The media is filled with terrifying stories about bankrupt and unhappy lottery winners. However, sociologist H. Roy Kaplan conducted two famous studies on lottery winners, including 576 winners in the second study, and discovered that most were doing fine and feeling happier than before. But what do their finances look like after a few years? Let’s hear it from the experts!
Lottery Winners Going Broke: What Statistics Say
While there are so many chilling stories about people losing everything after winning the lottery, it’s hard to tell what exactly happens to them. You’ll find the best research on lottery winners below, and we’ll start by dispeling a common myth.
The stat that 70% of lottery winners go broke—is a myth.
The NEFE states that this statistic is not provided by its research and that it has instead survived on the Internet on its own, after it was allegedly stated at a conference that NEFE took part in. However, the truth is that not many lottery winners end up bankrupt.(NEFE)
The percentage of lottery winners that go broke is 5.7%.
A study by Vanderbilt University analyzed almost 35,000 lottery winners in Florida and discovered that in the five years after winning, the percentage of lottery winners that were bankrupt was 5.7%, or 2,000 people. Given that the study focused on people who won $600 and upwards, the percentage is not high at all. (Vanderbilt University)
Mid-amount winners in financial distress are likely to postpone bankruptcy.
The percentage of lottery winners that go bankrupt rises as the checks become smaller. Financially distressed people who won up to $10,000 were not likely to get much help from the winning, while people who got between $50,000 and $150,000 were still 50% more likely to go bankrupt compared to the average person three to five years after the win.(Vanderbilt University)
Only 1% of winners spent all their money on parties.
When it comes to lottery winners going broke, statistics show that only a small percentage spent their money in a typically imagined way, throwing insane parties and running through the millions in only a few years. In fact, according to Kaplan, not even 10 out of 900 people in the study (including spouses) spent their money in this way, which is just slightly over 1% of the sample.(Berkeley)
33% gave different amounts to their children, and 17% gave it to their relatives.
The majority of lottery winners gave some of their money to family, while 10% gave it to charity and their church. The biggest expenditures included homes (bought by 23%) and renovating their current places (20%). In short, most lottery winners weren’t broke and they didn’t spend crazy amounts on luxury.(Berkeley)
Only 23% of people who won at $1 million or more quit their jobs.
It’s not just that most lottery winners don’t go broke, but statistics show most of them keep their jobs, too. The study also showed that, perhaps surprisingly, none of the people who won less than $50,000 quit their jobs. Kaplan’s study suggests that while the amount of money people owned did change overnight, their lifestyle remained relatively stable.(Berkeley)
17% of lottery winners used their winnings to pay off debts.

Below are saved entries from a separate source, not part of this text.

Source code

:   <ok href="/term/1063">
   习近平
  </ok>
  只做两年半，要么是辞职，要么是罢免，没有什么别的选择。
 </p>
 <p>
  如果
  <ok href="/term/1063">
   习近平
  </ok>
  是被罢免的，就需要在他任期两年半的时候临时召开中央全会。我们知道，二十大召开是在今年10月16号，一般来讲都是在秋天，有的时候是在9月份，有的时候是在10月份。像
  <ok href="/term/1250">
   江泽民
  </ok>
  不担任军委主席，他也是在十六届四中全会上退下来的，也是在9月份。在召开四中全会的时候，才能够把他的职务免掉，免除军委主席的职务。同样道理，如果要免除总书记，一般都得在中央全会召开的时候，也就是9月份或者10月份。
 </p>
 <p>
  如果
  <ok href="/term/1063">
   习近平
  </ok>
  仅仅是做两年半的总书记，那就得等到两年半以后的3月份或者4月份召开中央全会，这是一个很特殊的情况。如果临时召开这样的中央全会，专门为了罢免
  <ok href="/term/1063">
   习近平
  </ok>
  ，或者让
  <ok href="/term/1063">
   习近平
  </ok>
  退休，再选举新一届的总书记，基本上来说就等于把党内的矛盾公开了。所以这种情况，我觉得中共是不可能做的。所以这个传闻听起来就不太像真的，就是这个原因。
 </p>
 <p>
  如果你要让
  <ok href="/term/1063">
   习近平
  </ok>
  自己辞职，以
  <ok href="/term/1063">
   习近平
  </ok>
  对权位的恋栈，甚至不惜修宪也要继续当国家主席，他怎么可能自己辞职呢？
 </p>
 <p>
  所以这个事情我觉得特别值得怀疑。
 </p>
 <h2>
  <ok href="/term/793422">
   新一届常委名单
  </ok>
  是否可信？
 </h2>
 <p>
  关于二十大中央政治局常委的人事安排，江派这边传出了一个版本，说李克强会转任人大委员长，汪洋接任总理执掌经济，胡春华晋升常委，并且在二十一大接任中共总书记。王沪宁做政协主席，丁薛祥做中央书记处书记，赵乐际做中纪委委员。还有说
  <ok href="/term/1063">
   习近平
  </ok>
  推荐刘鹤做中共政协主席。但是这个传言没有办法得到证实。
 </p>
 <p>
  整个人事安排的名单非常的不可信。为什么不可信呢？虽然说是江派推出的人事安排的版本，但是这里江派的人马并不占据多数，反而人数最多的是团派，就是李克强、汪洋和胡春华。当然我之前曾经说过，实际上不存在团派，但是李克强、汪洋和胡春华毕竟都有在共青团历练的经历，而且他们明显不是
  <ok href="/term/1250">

Although the study included only people who got annuities, it showed that most lottery winners behaved responsibly: 17% paid off their debts, 3% got further education, 37% invested in stocks and real estate, while 2% opened new or improved existing businesses. While some of the investments did fail, the fact that people got annuities saved them from losing larger shares of their winnings. This is why taking a lump sum is one of the biggest mistakes lottery winners can make.(Berkeley)
The neighbors of lottery winners are more likely to go bankrupt than the average person.
An interesting research found that lottery winner bankruptcies were more likely to affect—the neighbors. The research found that each $1,000-increase in the lottery prize corresponded with a 2.4% rise in bankruptcies among the closest neighbors. Turns out, keeping up with the Joneses is where the true lotto horror story is!(Federal Reserve Bank of Philadelphia)
So if you’ve been wondering what happens to lottery winners, statistics show that winners are not very likely to go bankrupt. Situations that studies have shown as dangerous include winners that already had been in significant financial distress combined with low winnings. However, a significant part of these stats was based on winners who got annuities, so it’s safe to say that it’s the wiser choice for people who are not certain of their financial skills and discipline.